(Stored data entries)

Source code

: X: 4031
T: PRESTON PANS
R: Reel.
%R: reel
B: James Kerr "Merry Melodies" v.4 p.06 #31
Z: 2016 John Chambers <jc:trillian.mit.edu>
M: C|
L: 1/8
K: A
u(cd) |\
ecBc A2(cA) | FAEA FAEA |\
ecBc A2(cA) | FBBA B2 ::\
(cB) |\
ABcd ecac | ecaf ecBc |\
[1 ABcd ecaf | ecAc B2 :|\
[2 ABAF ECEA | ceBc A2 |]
...
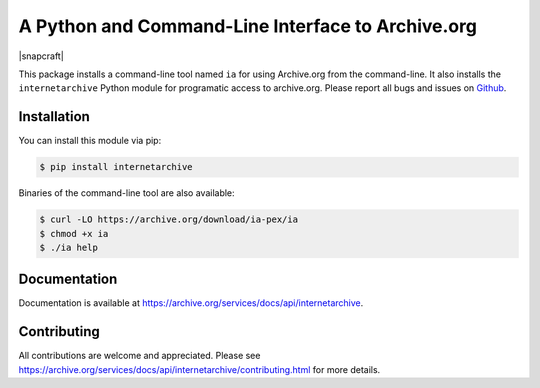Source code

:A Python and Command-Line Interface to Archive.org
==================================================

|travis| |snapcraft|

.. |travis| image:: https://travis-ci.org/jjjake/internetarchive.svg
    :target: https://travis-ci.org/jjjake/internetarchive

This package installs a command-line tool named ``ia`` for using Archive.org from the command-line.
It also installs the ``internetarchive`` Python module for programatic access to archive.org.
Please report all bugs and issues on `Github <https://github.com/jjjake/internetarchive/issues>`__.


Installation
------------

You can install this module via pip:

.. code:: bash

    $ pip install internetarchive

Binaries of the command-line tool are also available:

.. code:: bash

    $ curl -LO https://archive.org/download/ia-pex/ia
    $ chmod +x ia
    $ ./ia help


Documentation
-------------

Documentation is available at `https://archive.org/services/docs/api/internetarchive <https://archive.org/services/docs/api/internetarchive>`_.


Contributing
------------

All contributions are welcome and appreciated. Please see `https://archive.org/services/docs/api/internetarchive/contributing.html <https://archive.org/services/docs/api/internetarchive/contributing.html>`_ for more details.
* * *
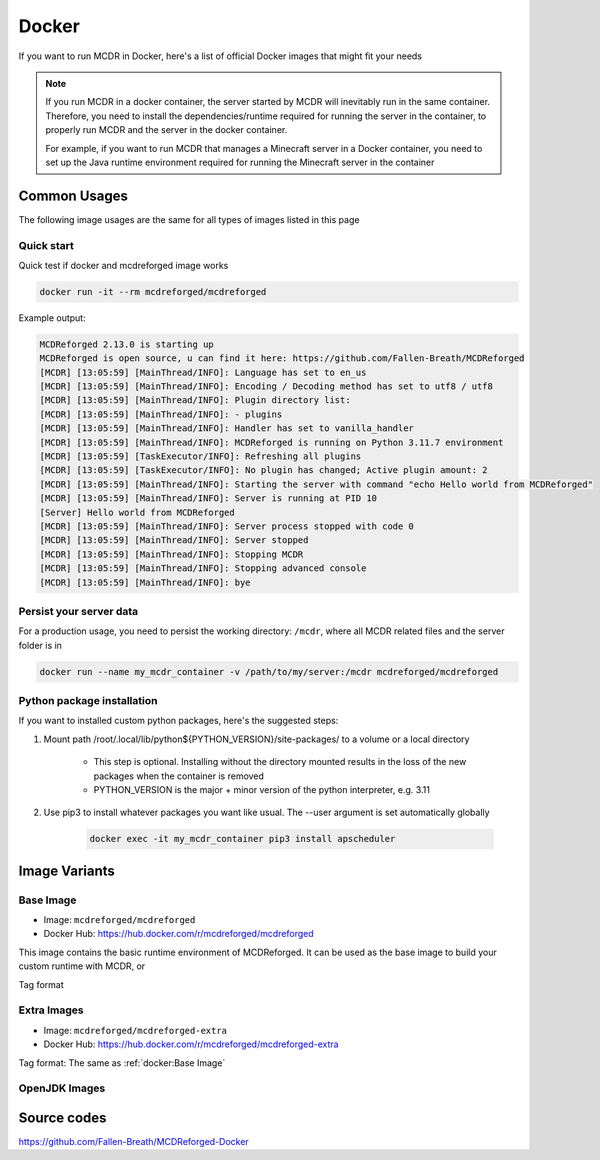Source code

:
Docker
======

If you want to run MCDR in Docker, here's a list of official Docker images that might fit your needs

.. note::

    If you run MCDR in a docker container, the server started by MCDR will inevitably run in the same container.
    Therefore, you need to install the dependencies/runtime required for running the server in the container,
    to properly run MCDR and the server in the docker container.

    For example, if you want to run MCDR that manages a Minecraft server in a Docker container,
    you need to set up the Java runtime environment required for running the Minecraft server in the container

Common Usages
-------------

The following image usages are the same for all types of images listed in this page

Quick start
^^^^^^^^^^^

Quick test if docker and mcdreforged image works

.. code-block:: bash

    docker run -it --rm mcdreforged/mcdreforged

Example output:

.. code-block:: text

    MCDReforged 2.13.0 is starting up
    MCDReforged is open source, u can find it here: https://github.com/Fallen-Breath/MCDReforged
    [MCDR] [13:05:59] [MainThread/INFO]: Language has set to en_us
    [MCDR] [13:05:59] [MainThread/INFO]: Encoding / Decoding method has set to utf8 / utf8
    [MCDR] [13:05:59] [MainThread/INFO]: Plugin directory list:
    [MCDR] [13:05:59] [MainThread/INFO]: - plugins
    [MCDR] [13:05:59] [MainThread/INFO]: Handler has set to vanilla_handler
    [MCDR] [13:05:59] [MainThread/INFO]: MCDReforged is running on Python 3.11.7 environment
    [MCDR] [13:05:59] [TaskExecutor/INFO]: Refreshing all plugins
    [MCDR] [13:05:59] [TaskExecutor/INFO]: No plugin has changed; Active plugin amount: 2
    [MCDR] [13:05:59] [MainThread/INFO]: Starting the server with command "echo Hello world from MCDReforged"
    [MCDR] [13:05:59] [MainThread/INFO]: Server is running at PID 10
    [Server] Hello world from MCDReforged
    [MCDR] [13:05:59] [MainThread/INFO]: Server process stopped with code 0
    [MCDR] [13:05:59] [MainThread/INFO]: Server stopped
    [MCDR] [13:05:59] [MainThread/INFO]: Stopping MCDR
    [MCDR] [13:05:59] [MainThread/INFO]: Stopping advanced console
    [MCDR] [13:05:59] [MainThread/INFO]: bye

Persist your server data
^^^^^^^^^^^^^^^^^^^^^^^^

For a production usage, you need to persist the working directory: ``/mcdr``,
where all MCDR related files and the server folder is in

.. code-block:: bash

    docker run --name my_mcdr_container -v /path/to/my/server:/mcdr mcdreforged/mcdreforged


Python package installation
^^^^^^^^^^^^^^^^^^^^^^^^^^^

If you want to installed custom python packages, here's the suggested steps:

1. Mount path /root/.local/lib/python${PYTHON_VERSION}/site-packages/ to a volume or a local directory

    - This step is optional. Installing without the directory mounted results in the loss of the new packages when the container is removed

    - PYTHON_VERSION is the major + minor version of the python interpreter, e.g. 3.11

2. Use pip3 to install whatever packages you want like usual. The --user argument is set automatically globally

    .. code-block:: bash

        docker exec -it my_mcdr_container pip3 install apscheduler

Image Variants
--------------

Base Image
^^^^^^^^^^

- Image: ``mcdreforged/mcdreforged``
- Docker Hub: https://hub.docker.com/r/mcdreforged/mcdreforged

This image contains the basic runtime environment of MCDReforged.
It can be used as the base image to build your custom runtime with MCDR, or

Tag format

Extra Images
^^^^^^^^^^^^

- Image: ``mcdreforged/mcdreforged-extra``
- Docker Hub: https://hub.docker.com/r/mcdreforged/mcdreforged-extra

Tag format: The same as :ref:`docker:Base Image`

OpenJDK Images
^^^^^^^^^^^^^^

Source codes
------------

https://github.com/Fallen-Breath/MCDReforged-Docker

▶ [Prompt]:
Scan the records above and report how many lines include the word "stopped", without any other text.

▶ [Response to the task]:
2